--- Estratto scelto ---
Persino l’avvocato cavalca questo istinto allorquando, sostenendo l’innocenza del proprio assistito, crea pressione emotiva sostenendo che “il colpevole è ancora in libertà”. Il caso di Bossetti è paradigmatico in questo senso: il rapimento e l’omicidio della giovane Yara ha sconquassato la quiete della ristretta e civilissima comunità della provincia bergamasca ed il bisogno di sapere “chi è stato” è un’esigenza di vita quotidiana. Nel caso oramai quasi dimenticato dell’omicidio di Milena Sutter (Genova, anni Settanta) accadde qualcosa di molto simile: una bellissima ragazzina fu “prelevata” all’uscita dalla scuola, tenuta non si sa dove per alcuni giorni e poi gettata in mare. A Genova la “terra di nessuno”, dove far ritrovare un corpo esanime, è il mare; a Bergamo un campo incolto. A quel tempo i genitori avevano paura a mandare i propri figli a scuola, oggi accade lo stesso. E’ il “pericolo dell’accettare le caramelle dagli sconosciuti”.

Il processo, chiamato a giudicare di vicende così emotivamente devastanti, è, al contrario, un laboratorio scientifico di regole, di eccezioni, di cavilli che non sono perversioni da Azzeccagarbugli ma garanzie contro gli abusi, regole che garantiscono la logicità delle decisioni, strumenti per evitare che i protagonisti del processo operino da vittime dell’impulso e dell’emozione invece che da algidi tecnici. La toga rappresenta, metaforicamente, proprio questo: la necessità di far trionfare il diritto, cioè dire la scienza giuridica. L’errore cognitivo che “stacca” il ragionamento giuridico, per offrirsi all’impulso della sola general-prevenzione e quindi la necessità di ristabilire l’ordine e soddisfare la collettività con la sua “sete di giustizia” è manifestazione della “pop justice” e dunque del prodotto giudiziario “per la collettività”, come le opere pop, rispetto a quelle della tradizione, sono nate per essere trasfuse nei manifesti e nei posters, alla portata di tutti e per tutti. Il diritto tenta di cautelarsi contro questo rischio attraverso la “rimessione del processo” che impone lo spostamento del luogo dell’udienza quando le condizioni ambientali non consentono un giudizio sereno. E’ del tutto evidente la difficoltà di capire quando il processo travalichi così tanto nel “pop” da incidere sulla terzietà del giudice.

--- Dati dell'esercizio ---
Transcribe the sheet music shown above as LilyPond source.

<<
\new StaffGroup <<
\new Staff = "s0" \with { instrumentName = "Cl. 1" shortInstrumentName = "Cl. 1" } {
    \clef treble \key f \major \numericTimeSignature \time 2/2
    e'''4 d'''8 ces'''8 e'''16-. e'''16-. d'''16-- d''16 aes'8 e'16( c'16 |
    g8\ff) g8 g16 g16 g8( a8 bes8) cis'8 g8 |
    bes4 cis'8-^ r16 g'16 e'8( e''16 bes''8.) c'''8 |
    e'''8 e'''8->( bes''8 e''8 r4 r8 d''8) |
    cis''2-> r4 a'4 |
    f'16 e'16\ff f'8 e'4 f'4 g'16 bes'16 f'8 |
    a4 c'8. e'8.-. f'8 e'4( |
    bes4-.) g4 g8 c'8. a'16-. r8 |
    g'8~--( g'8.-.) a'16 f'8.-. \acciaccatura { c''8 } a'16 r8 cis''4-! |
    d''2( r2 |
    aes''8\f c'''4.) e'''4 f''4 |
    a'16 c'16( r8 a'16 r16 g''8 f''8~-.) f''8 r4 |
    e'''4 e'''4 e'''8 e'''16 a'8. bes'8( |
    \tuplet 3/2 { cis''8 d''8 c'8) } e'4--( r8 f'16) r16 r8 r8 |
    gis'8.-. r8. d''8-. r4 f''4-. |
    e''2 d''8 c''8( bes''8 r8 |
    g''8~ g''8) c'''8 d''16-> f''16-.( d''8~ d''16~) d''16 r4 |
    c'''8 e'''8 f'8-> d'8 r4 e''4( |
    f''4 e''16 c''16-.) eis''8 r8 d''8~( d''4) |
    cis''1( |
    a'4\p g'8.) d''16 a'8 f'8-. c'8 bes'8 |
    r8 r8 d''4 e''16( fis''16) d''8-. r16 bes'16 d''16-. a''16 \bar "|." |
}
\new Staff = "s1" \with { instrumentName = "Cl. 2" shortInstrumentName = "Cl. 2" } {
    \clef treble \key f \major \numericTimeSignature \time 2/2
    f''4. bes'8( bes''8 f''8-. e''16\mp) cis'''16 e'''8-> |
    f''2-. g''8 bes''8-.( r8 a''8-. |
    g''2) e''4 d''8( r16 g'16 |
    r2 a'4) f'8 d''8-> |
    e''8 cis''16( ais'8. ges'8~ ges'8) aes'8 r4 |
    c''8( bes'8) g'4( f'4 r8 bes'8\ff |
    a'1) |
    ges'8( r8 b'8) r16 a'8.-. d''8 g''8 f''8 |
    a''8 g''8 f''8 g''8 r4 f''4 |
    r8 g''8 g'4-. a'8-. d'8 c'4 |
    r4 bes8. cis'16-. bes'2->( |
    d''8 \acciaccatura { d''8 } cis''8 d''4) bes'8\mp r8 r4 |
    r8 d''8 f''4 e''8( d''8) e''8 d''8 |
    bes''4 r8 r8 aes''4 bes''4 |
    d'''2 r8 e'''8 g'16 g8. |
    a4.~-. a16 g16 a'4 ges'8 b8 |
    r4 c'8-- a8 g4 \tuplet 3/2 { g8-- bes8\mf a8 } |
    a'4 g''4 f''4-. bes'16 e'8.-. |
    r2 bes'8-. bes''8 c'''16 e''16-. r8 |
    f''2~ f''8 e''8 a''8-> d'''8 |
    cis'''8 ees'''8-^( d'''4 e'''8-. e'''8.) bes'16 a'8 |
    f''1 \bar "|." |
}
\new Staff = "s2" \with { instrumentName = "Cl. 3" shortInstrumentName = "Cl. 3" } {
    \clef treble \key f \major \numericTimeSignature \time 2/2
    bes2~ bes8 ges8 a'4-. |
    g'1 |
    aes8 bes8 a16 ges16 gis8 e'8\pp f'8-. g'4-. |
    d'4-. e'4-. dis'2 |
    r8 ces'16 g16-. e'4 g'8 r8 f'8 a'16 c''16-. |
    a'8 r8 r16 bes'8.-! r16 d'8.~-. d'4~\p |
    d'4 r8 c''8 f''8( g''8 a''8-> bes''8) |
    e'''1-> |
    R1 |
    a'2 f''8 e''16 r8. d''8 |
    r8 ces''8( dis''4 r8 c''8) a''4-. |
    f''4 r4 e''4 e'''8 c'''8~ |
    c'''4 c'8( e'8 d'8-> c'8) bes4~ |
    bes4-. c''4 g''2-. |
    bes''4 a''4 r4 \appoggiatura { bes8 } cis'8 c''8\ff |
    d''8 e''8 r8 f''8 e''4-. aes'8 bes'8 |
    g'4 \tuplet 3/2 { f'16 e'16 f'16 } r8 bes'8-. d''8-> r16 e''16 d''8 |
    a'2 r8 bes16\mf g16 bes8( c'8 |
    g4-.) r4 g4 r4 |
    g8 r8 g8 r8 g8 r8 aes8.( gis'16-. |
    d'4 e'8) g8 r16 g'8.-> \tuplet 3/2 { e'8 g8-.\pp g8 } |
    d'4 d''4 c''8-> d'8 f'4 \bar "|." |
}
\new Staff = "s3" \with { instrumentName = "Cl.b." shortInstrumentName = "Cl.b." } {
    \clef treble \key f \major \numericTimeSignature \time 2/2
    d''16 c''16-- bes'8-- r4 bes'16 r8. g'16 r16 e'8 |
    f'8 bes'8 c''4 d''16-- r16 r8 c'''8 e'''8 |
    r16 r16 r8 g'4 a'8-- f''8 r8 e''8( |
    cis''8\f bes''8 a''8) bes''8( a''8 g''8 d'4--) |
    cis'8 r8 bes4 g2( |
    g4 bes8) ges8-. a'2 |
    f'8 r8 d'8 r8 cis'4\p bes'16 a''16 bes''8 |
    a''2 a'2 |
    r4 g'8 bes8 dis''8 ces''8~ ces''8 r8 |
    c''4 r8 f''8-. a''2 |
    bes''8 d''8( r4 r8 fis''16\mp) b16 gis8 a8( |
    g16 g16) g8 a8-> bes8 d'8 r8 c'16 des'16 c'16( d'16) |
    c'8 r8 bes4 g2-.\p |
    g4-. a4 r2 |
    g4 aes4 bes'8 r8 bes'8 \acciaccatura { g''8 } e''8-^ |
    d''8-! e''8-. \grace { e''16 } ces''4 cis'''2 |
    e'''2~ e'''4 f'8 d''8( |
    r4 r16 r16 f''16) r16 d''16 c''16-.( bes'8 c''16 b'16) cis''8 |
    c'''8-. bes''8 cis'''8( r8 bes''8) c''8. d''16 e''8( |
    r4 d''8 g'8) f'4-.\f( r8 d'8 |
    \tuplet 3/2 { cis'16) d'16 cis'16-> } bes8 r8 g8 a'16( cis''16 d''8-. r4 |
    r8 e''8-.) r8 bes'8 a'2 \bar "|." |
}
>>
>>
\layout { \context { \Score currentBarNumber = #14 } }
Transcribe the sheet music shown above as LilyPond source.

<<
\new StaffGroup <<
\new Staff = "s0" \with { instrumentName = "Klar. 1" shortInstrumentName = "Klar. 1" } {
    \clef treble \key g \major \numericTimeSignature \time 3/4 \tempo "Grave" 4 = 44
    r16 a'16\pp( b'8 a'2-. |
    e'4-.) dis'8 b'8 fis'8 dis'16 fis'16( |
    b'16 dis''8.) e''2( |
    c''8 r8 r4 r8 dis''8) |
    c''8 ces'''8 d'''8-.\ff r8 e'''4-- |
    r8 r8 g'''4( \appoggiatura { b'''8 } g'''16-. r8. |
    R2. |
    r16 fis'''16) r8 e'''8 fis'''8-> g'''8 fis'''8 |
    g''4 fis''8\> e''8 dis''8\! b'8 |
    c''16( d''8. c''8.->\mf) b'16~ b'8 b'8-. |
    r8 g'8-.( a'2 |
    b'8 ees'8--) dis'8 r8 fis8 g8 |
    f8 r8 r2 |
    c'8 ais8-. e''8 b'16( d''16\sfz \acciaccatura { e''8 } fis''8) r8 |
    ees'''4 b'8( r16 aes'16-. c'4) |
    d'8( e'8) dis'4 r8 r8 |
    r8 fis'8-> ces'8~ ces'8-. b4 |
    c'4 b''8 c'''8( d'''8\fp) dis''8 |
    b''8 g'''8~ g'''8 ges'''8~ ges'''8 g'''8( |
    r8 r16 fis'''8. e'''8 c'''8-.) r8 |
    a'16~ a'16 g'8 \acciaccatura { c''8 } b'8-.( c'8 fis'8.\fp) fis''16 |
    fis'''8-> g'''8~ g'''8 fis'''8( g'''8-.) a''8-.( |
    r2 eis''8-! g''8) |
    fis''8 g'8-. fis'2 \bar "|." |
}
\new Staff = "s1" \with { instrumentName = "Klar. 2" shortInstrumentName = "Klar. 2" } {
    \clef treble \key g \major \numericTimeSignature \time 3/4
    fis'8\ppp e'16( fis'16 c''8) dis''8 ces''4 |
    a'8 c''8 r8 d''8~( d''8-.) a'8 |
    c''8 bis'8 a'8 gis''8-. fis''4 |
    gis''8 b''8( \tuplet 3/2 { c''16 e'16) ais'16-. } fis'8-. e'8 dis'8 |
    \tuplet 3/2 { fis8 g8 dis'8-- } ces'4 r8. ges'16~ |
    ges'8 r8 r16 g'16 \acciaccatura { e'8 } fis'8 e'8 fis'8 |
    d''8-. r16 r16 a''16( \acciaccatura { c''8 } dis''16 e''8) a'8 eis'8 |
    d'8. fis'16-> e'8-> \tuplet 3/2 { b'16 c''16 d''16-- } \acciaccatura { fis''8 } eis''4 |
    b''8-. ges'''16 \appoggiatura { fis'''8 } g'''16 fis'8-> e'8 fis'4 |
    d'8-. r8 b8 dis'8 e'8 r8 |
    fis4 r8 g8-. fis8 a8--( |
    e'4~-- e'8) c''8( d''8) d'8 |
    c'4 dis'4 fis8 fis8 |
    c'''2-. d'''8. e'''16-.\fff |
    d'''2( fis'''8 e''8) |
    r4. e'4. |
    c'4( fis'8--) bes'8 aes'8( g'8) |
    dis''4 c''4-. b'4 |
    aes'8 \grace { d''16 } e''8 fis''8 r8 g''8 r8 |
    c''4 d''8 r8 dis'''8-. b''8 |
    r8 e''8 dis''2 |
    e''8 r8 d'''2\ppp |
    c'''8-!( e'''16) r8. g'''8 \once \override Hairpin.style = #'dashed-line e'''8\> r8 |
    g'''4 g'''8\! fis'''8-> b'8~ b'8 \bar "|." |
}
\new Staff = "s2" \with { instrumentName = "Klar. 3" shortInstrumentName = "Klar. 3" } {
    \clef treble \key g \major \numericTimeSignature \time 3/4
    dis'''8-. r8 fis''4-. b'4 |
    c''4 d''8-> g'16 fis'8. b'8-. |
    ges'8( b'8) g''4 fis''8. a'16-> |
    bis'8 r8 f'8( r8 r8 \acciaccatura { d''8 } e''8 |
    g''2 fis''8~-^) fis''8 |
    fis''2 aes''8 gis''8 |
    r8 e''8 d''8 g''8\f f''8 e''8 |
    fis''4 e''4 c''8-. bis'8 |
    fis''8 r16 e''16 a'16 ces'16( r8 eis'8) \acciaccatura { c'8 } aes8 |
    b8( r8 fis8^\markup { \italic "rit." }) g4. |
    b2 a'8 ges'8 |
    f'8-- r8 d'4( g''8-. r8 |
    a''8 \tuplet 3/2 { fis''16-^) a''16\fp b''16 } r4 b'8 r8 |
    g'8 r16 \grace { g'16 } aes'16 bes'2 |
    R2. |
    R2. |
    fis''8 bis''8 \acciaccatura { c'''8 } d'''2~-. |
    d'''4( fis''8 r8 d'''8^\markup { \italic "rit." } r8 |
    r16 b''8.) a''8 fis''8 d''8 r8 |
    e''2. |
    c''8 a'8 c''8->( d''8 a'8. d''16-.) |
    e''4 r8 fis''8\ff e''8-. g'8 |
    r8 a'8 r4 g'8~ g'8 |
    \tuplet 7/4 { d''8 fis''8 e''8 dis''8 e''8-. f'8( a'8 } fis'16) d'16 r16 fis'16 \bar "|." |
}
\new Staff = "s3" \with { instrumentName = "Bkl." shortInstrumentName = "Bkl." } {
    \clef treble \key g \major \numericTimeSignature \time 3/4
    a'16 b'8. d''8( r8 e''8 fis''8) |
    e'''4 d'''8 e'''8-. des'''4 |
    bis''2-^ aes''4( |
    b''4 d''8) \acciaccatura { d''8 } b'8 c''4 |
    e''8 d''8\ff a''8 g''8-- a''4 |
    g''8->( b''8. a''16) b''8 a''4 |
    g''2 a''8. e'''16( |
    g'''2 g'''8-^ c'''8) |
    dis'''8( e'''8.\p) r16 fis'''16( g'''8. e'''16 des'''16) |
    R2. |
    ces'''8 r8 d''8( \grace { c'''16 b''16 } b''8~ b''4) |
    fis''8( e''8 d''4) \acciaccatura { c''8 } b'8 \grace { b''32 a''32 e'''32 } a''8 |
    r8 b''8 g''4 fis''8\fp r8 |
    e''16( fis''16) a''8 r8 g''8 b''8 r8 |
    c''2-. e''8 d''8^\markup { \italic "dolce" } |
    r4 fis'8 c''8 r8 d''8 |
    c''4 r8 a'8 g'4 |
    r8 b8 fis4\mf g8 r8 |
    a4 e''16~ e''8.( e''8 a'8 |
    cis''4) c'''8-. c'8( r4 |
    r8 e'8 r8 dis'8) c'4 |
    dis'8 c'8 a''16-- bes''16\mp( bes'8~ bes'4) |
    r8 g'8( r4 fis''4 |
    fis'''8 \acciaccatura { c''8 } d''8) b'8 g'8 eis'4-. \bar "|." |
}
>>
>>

--- Istruzioni ---
Prosegui il testo sulla giustizia pop nei processi penali, scrivendone il seguito dopo l'ultima frase riportata.

--- Risposta ---
Ancora una riflessione sul caso Bossetti: quanti possono comprendere l’anomalia di quella prova del DNA ritrovata sull’indumento intimo di Yara e quanto, proprio quella dislocazione della traccia sul suo indumento, diviene una rappresentazione estetica capace di portare ad errori di prospettiva rispetto al migliore giudizio (va ricordato che altre tracce genetiche di soggetti non identificati sono state trovate altrove ma ad esse non è stata data importanza). Com’è possibile che il Tribunale di Brescia abbia, durante l’indagine, dichiarato che è necessario fare chiarezza su quella prova e la Corte di Assise di Bergamo abbia potuto bypassare questa indicazione ritenendo quell’indizio “preciso”, oltre che “grave” e quindi pienamente capace di provare la colpevolezza di Bossetti? I giudici di Brescia si sono espressi in base ad una valutazione tecnica, che esigeva persino meno approfondito (perché la fase processuale era diversa) rispetto a quella del primo grado; eppure hanno stigmatizzato quella prova, dando le indicazioni, in diritto, di come rimediare al dubbio. Senza il rimedio suggerito quel dubbio resta come un macigno sul futuro del processo. In linguaggio giuridico il dubbio sulla prova si chiama “ragionevole dubbio” e porta all’assoluzione.

Io credo che il processo, anche quello contro Bossetti, viva e sia vissuto con questa doppia natura: una tecnica, complessa e scientifica, l’altra emotiva, passionale, general-preventiva e sociale. Tutta la vita vive di questa dicotomia, dunque anche il diritto. Lo ha spiegato al mondo il grande filosofo Nietzsche nella sua opera La nascita della tragedia, laddove ha raccontato dell’eterna lotta tra lo “spirito apollineo” e lo “spirito dionisiaco”: il primo rappresenta la perfezione delle forme, l’armonia, la logica, ed il secondo la passione, l’emotività, l’irrazionale. Il processo è come l’arte, deve trovare l’equilibrio tra il diritto apollineo e la società dionisiaca, tra il giudice apollineo e il coro (la pubblica opinione) dionisiaca. La vicenda di Bossetti è anche questo e forse, proprio per questo, appassiona la gente (il coro della tragedia greca).